Certain members of the SVPWD board of directors benefited from a not-for-profit pension plan intended for employees

Sangamon Valley Public Water District customers will have the opportunity to vote to elect SVPWD Board Directors in the primary ballot (June 28). This measure was championed by two current and two former board members who served on the board for decades. Answering questions about why they want directors elected has now yielded information about a nonprofit pension plan that members have benefited from.

Many current and former members have a lot to lose by not being reappointed to the Sangamon Valley Public Water District Board. Some of the perks board members have received over the decades they’ve held their seat are hard to fathom, but at the February 2022 board meeting, member Mike Melton shared his interest.

Melton held a 457 billion retirement account through the not-for-profit Sangamon Valley Public Water District. According to IRS, 457b pension plans are available to certain state and local government and non-governmental entities (government officials, municipal employees, law enforcement officers, and public safety personnel) exempt from income tax under Section 501 of the IRC.

Plans that qualify under 457(b) allow employees of sponsoring organizations to defer income tax on retirement savings to future years.

Board members with SVWPD receive an annual stipend (currently $1200 per year, $1800 for president) which is reflected in the non-employee compensation tax form they receive each year.

Beginning in 1984, SVPWD established the 457b plan, although no vote on the plan could be found. In 1993, this plan was split into an employee plan and a board plan with Lincoln Financial, then updated in 2005. The district or Lincoln Financial has no documentation of the 457b plan of the member of the board.

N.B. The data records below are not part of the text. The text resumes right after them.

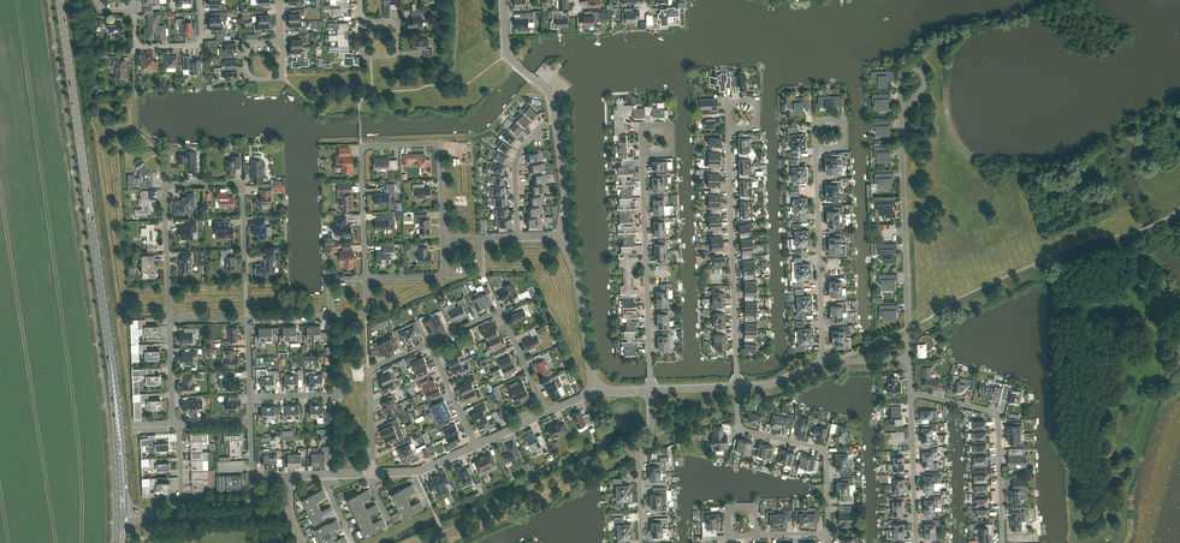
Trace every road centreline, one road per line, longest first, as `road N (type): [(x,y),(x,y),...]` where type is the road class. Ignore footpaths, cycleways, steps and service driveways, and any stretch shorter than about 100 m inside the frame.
road 1 (secondary): [(114,388),(60,0)]
road 2 (residential): [(246,282),(243,189),(235,182),(171,184),(165,193),(170,321)]
road 3 (residential): [(366,278),(363,147),(438,146),(443,239)]
road 4 (residential): [(728,129),(737,387)]
road 5 (residential): [(901,111),(910,359)]
road 6 (residential): [(650,389),(643,156)]
road 7 (residential): [(1002,542),(999,417),(911,393)]
road 8 (residential): [(823,362),(815,149)]
road 9 (residential): [(829,533),(824,451),(740,427),(737,387)]
road 10 (residential): [(429,343),(498,314),(547,412)]
road 11 (residential): [(374,472),(370,370),(429,343)]
road 12 (residential): [(532,77),(552,103),(565,197),(559,235)]
road 13 (residential): [(642,542),(638,450),(651,436),(650,389)]
road 14 (residential): [(559,235),(577,277),(594,387)]
road 15 (residential): [(911,393),(915,542)]
road 16 (secondary): [(114,388),(119,515)]
road 17 (secondary): [(127,510),(114,388)]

In January 2022, SVPWD discontinued the 457b plan for board members who participated in it. Since 1984, the Board of Directors has had seven members. The names weren’t available via FOIA, but we know board members Monte Cherry, Michelle Grindley, Meghan Hennesy, Mike Larson and Colleen Schultz didn’t participate in the pension plan.

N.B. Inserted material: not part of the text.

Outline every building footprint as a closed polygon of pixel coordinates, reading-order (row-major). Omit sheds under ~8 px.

It was, however, revealed through FOIA that on January 1, 2021, the trustees’ total investments were $316,699.20. Withdrawals in 2021 were $115,721.09 and the year-end balance as of December 31, 2021 was $259,936.90 for three trustees. The average annual gain during the term of the plan is 7.5%.

Melton spoke about the losses he suffered due to the elimination of the 457b plan for directors. In addition to airing his grievance at the February 2022 board meeting, an email obtained via FOIA shows Melton writing, “Amending a board member retirement program with Lincoln Financial without any contact with the board member from deferred compensation to annuities to an IRA. These changes cannot be undone with Lincoln. The annuity was taken by me at $1,000 per month, but the IRA is valued at $200,000 and any payout must be total, taxes would be 25% or $50,000.

Oversight of the plan was at the sole discretion of the plan manager and changes did not require board discussion or approval.

Melton also took to the NextDoor app to air his grievance. According to one article, Melton says he used the $1,000 a month to pay his bills. “Look what happens if you put your entire SVPWD annual salary on the stock exchange for 40+ years. And people like you (GM Kerry Gifford) b*$&h about me getting a pension when I invested my SVPWD pay wisely until someone like you trusts move your money to other accounts without my approval and i lose all 40s salary but still investment income!

Melon is one of two current board members (Bob Buchanan) and two former board members (Bud Parkhill and Mike Larson) who launched a measure in the June 28, 2022 ballot that asks voters to elect SVWPD board members instead of appointing them.

Parkhill spent 50 years on the board, Melton 40, Buchanan 30 and Larson 12.